(Task data Opens)
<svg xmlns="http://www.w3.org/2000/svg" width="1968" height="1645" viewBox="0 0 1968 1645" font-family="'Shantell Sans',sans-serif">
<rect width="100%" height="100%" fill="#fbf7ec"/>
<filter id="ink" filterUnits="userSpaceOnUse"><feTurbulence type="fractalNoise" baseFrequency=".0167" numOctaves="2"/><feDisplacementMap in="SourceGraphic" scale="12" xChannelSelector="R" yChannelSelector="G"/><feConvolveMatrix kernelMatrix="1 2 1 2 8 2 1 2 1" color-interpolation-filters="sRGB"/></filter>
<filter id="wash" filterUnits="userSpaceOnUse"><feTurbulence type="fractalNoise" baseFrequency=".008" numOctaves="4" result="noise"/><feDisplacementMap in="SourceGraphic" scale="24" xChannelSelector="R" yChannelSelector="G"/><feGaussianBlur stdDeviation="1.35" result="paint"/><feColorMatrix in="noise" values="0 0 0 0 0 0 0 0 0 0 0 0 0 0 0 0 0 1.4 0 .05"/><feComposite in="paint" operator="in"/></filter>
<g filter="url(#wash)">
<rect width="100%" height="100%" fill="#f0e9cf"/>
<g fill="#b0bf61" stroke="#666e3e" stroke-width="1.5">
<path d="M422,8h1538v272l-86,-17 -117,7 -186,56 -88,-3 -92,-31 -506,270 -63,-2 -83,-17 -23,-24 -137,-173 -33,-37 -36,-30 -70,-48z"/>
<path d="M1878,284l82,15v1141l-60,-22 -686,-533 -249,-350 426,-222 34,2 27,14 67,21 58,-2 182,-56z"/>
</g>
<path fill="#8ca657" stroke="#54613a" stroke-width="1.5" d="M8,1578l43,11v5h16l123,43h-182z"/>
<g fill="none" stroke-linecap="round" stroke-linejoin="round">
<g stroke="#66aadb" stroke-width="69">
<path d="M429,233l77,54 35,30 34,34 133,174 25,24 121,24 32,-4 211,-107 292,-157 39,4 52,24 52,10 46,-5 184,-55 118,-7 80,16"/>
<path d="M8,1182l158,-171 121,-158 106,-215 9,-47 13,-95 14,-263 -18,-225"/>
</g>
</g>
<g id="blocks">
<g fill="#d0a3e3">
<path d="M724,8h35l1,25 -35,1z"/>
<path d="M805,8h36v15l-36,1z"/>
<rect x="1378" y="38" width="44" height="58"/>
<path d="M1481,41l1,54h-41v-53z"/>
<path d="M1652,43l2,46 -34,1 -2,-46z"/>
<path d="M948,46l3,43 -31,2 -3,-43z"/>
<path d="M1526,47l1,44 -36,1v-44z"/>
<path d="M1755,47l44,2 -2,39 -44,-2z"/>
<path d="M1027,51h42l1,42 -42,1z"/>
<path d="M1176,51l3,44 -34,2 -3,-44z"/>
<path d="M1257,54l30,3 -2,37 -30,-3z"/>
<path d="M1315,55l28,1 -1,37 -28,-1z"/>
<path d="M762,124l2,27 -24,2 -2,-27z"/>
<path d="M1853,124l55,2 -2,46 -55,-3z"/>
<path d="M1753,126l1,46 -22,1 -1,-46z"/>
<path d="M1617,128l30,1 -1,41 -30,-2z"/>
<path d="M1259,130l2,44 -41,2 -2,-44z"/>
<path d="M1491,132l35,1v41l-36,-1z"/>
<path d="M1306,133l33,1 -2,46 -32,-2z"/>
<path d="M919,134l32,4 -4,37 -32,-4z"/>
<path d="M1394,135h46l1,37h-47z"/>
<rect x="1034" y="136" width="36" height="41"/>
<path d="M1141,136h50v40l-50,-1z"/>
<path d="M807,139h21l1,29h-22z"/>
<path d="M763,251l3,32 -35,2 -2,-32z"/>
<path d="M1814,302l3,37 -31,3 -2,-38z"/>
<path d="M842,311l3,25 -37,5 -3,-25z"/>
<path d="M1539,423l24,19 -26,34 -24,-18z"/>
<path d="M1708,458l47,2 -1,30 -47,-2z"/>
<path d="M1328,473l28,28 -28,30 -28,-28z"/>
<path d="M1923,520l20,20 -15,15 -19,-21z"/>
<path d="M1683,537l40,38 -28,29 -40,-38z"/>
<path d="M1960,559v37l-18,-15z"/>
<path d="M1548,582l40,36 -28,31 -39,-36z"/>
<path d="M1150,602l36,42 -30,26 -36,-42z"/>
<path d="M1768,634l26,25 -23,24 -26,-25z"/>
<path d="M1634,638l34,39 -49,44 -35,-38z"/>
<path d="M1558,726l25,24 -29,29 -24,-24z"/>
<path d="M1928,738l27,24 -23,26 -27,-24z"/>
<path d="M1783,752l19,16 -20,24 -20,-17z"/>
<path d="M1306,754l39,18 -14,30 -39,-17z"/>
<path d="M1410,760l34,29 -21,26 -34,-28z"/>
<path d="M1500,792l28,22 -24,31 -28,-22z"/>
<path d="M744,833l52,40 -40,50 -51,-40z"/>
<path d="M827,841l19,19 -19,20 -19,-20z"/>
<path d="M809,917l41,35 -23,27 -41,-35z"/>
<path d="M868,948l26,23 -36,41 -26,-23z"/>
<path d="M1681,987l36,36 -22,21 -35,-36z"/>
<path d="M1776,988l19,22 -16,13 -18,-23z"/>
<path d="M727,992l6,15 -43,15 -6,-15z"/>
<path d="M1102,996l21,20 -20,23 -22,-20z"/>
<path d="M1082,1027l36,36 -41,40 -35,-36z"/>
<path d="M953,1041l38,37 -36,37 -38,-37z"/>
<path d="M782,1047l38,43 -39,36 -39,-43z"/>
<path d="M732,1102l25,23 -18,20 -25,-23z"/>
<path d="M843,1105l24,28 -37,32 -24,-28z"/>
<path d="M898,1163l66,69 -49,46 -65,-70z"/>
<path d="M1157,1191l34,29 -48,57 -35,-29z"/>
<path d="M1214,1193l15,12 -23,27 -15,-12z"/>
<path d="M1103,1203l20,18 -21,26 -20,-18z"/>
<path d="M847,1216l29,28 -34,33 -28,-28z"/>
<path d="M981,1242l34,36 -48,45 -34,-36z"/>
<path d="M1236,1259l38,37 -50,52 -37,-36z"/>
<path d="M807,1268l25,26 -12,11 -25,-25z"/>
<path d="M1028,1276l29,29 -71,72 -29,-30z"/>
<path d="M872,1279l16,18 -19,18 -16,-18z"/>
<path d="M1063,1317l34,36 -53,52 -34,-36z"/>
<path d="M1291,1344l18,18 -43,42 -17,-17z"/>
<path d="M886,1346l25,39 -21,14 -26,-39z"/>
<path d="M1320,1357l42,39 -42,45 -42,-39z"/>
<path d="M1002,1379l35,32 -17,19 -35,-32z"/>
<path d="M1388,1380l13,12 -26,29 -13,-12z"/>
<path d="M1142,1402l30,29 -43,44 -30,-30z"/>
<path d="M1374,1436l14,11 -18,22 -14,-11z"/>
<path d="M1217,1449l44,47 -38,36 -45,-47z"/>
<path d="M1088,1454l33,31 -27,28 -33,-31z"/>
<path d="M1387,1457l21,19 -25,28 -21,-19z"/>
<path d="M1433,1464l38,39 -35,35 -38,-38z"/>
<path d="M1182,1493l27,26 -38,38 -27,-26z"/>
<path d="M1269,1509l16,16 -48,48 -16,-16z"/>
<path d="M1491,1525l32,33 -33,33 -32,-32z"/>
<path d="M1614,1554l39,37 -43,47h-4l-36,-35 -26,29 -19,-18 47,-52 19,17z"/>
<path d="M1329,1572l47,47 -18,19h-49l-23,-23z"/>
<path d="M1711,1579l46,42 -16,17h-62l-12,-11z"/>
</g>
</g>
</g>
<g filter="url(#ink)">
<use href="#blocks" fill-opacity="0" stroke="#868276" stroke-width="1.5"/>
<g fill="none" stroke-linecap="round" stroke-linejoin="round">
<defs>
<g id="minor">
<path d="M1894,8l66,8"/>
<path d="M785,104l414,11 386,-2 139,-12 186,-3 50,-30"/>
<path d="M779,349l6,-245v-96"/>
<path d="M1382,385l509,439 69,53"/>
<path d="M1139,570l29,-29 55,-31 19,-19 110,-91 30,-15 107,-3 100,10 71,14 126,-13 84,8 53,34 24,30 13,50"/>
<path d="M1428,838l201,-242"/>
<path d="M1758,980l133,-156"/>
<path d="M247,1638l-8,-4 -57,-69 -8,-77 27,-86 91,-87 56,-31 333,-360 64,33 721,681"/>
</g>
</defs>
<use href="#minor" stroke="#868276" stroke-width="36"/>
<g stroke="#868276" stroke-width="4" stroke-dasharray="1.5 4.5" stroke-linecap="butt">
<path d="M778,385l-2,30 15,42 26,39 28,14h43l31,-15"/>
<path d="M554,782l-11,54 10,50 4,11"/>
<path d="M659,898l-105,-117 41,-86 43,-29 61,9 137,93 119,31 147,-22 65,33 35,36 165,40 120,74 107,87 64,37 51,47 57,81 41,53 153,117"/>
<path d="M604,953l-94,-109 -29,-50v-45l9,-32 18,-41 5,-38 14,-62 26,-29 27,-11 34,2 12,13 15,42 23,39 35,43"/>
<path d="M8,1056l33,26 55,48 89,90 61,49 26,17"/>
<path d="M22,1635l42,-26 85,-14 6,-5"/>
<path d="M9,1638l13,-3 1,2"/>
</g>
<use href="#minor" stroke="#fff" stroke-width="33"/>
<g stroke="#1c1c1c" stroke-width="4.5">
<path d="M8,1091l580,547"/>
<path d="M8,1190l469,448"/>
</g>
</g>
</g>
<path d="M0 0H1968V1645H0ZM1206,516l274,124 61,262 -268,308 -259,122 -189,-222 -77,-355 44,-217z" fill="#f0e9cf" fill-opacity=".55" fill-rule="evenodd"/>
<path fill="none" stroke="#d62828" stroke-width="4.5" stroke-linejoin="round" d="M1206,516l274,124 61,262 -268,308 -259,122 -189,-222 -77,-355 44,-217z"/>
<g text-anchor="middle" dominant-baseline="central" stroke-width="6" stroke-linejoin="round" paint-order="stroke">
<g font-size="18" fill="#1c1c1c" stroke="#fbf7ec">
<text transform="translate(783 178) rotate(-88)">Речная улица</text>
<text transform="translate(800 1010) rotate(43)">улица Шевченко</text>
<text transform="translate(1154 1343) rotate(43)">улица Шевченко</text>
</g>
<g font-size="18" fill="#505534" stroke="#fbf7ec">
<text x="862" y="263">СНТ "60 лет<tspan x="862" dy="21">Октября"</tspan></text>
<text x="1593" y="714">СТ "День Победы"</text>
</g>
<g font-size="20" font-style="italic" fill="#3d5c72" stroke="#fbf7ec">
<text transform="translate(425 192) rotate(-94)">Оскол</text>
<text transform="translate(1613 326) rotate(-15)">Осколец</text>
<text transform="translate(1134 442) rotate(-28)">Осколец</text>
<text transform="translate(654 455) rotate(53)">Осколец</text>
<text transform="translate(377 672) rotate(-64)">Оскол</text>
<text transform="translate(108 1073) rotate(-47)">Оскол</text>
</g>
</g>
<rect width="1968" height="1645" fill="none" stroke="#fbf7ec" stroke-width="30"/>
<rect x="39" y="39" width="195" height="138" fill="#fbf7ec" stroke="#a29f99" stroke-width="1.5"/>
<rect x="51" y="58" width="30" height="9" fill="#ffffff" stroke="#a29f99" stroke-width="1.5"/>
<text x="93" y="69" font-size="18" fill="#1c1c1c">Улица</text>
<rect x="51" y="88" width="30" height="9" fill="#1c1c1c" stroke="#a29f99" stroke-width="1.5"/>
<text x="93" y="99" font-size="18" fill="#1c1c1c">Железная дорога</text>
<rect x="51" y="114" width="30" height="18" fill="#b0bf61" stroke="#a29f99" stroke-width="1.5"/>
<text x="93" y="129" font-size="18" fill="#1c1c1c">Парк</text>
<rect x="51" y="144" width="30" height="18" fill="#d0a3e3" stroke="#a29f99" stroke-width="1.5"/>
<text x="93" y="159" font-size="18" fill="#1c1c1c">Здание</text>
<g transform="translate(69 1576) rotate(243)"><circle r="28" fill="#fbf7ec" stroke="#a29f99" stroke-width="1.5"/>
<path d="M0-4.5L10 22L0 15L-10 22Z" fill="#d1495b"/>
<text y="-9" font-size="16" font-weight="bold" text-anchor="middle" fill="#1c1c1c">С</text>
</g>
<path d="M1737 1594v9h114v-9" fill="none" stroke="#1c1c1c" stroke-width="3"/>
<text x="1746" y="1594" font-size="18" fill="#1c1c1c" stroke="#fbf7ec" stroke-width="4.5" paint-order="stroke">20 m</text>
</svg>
(Task data Closes)
● **Task instructions**: Whenever a line of the records holds the string "wash", pick it out and copy it.

● **Solution to this task**:
<filter id="wash" filterUnits="userSpaceOnUse"><feTurbulence type="fractalNoise" baseFrequency=".008" numOctaves="4" result="noise"/><feDisplacementMap in="SourceGraphic" scale="24" xChannelSelector="R" yChannelSelector="G"/><feGaussianBlur stdDeviation="1.35" result="paint"/><feColorMatrix in="noise" values="0 0 0 0 0 0 0 0 0 0 0 0 0 0 0 0 0 1.4 0 .05"/><feComposite in="paint" operator="in"/></filter>
<g filter="url(#wash)">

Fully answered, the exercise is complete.